JUAN GONZALEZ: You mentioned that — or the caller mentioned there were many journalists who were members of Skull and Bones. It would be interesting to perhaps keep track of the journalists who are, and how they’re covering the current presidential race and analyze their coverage of both Kerry and Bush.
ALEXANDRA ROBBINS: There are a slew who are members of Skull and Bones, and some of them are biased. Some of them are not. Dana Milbank of the "Washington Post" is certainly not a biased journalist. He doesn’t hold allegiance to his Skull and Bones connections, which is nice. There are others who follow their profession more than the society, but you will get people in Skull and Bones who favor Skull and Bones.

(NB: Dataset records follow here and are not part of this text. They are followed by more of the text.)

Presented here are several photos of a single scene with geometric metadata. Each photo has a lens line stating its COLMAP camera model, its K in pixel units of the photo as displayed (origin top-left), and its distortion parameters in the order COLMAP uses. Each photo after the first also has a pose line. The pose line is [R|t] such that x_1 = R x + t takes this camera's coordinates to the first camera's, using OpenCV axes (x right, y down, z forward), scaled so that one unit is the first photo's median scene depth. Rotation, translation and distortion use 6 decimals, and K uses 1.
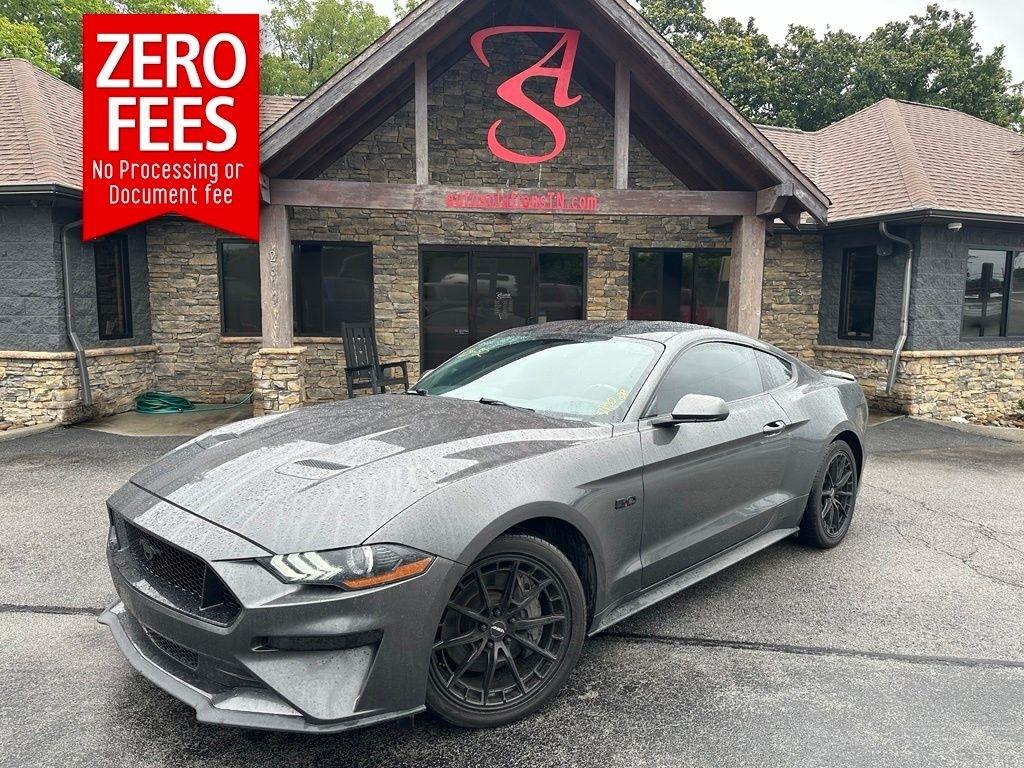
lens RADIAL K [[771.4, 0, 515.9], [0, 771.4, 383.8], [0, 0, 1]] dist [0.045142, -0.042752]
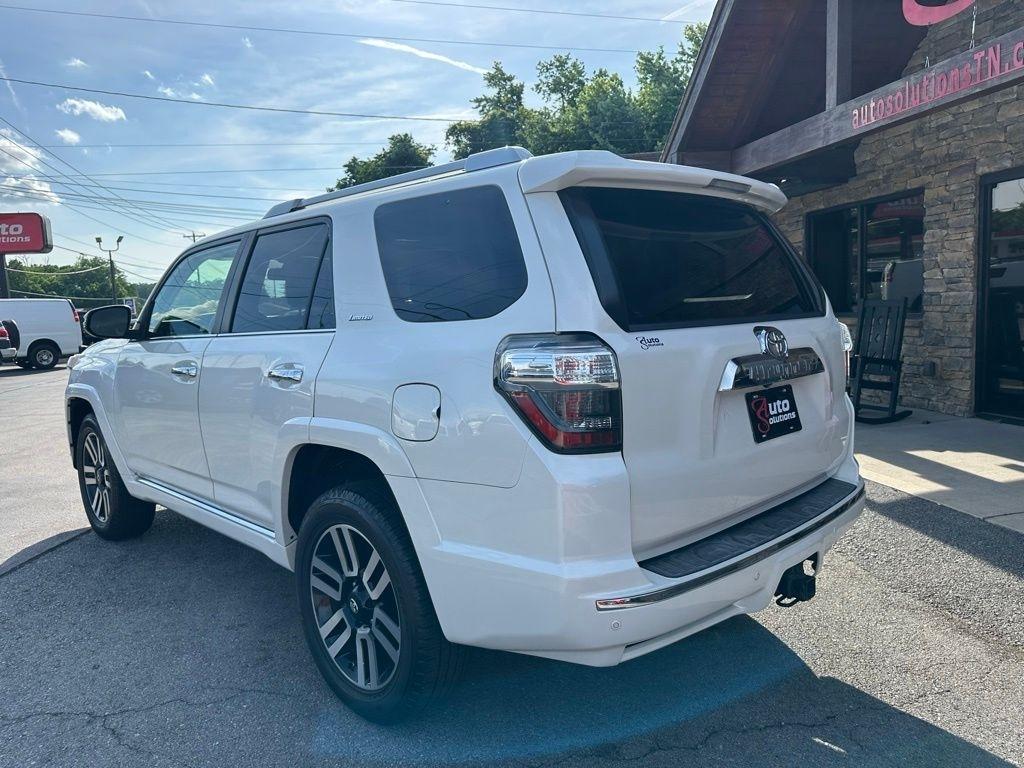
lens RADIAL K [[781.5, 0, 511.6], [0, 781.5, 389.6], [0, 0, 1]] dist [-0.001251, -0.002706]
pose [[-0.006871, 0.099691, -0.994995, 0.617001], [-0.054785, 0.993486, 0.099919, -0.051771], [0.998475, 0.055197, -0.001365, 0.699064]]
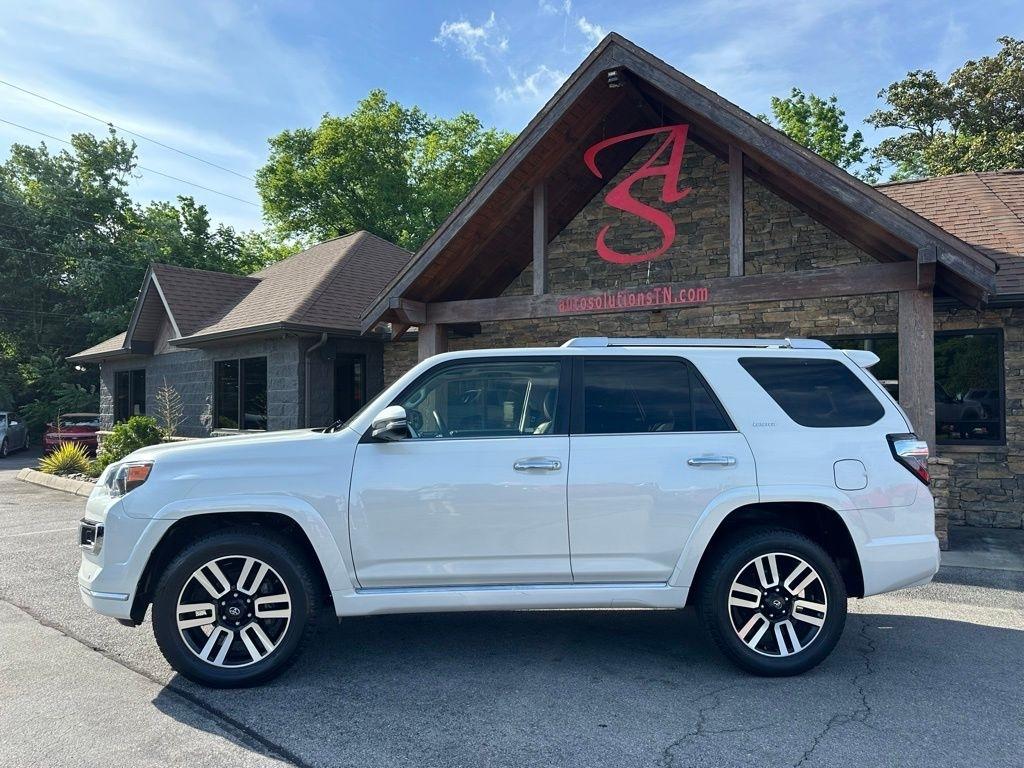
lens RADIAL K [[771.4, 0, 508.3], [0, 771.4, 381.6], [0, 0, 1]] dist [0.045142, -0.042752]
pose [[0.789925, -0.030545, -0.612442, 0.490890], [-0.053598, 0.991497, -0.118579, -0.005888], [0.610856, 0.126494, 0.781571, 0.141268]]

That’s the point of the group.
AMY GOODMAN: Who are the other reporters who are Skull and Bones?
ALEXANDRA ROBBINS: There’s a list of them going back to Henry Lucent in New Haven. There are the founders of "Time" magazine. "Time" and "Newsweek" have Skull and Bones origins, which is kind of strange.
AMY GOODMAN: Who else?
ALEXANDRA ROBBINS: I could give you the list, but I think I will hold off.
AMY GOODMAN: When it comes to, you know, who are Skull and Bones, and who covers this issue, what kind of coverage has the john Kerry connection to Skull and Bones gotten? George w. Bush and George Bush Sr., we — that has been covered somewhat.

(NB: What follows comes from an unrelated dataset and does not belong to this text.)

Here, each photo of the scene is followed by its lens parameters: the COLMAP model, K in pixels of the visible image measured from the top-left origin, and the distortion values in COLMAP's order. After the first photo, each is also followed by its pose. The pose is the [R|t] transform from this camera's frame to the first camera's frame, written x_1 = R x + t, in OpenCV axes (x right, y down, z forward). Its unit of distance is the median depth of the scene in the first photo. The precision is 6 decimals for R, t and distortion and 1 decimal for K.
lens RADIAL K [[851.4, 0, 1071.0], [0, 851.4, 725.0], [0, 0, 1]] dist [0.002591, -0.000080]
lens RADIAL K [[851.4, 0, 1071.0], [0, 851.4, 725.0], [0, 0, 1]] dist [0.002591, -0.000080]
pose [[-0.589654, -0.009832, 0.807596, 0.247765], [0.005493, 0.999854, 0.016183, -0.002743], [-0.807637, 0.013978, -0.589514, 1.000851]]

ALEXANDRA ROBBINS: Little to none. And when people have tried to ask him about it, he clams up. I heard this second hand. I didn’t actually watch the show myself. I don’t know how reliably to take this, but somebody told me that Kerry was asked by Tim Russert on "Meet the Press" directly about Skull and Bones, and according to the person who saw this he said, Kerry looked like he was about to pass out. He wouldn’t say a word. People don’t think much about Kerry and Bones. I think partly because for George W. Bush, his Skull and Bones connections sort of work with the whole theory that he’s riding his father’s coattails and that he has gotten his way in life because of his connections, which I would agree with, and which I have traced in secrets of the tomb, to align closely with his Skull and Bones connections. He turned to Skull and Bones throughout his career for help. Even his Rangers deal, which is supposed to be the one thing he achieved on his own, had at least one Bonesman involved. Kerry has not relied on Skull and Bones. He hasn’t made it a huge part of his life in terms of something that would boost his career or really put the — propel him although he has turned to Skull and Bones in his personal life. But Kerry has been just as involved as Bush, I think. Although he will be as quick to deny that as the president will.
AMY GOODMAN: Does it matter to Skull and Bones who wins this presidential race?
ALEXANDRA ROBBINS: No. That’s a good question and one that I asked many Bonesmen and the way they describe it is a win-win situation. As long as there’s a Bonesman in the White House there are going to be many more Bonesmen in the administration.
AMY GOODMAN: I want to thank you very much for joining us. Alexandra Robbins has been our guest. Her book is "Secrets of the Tomb: Skull and Bones, The Ivy League and the Hidden Paths of Power." Alexandra Robbins, a member of another Yale secret society, or at least she was, and also worked for the "New Yorker" magazine among other publications.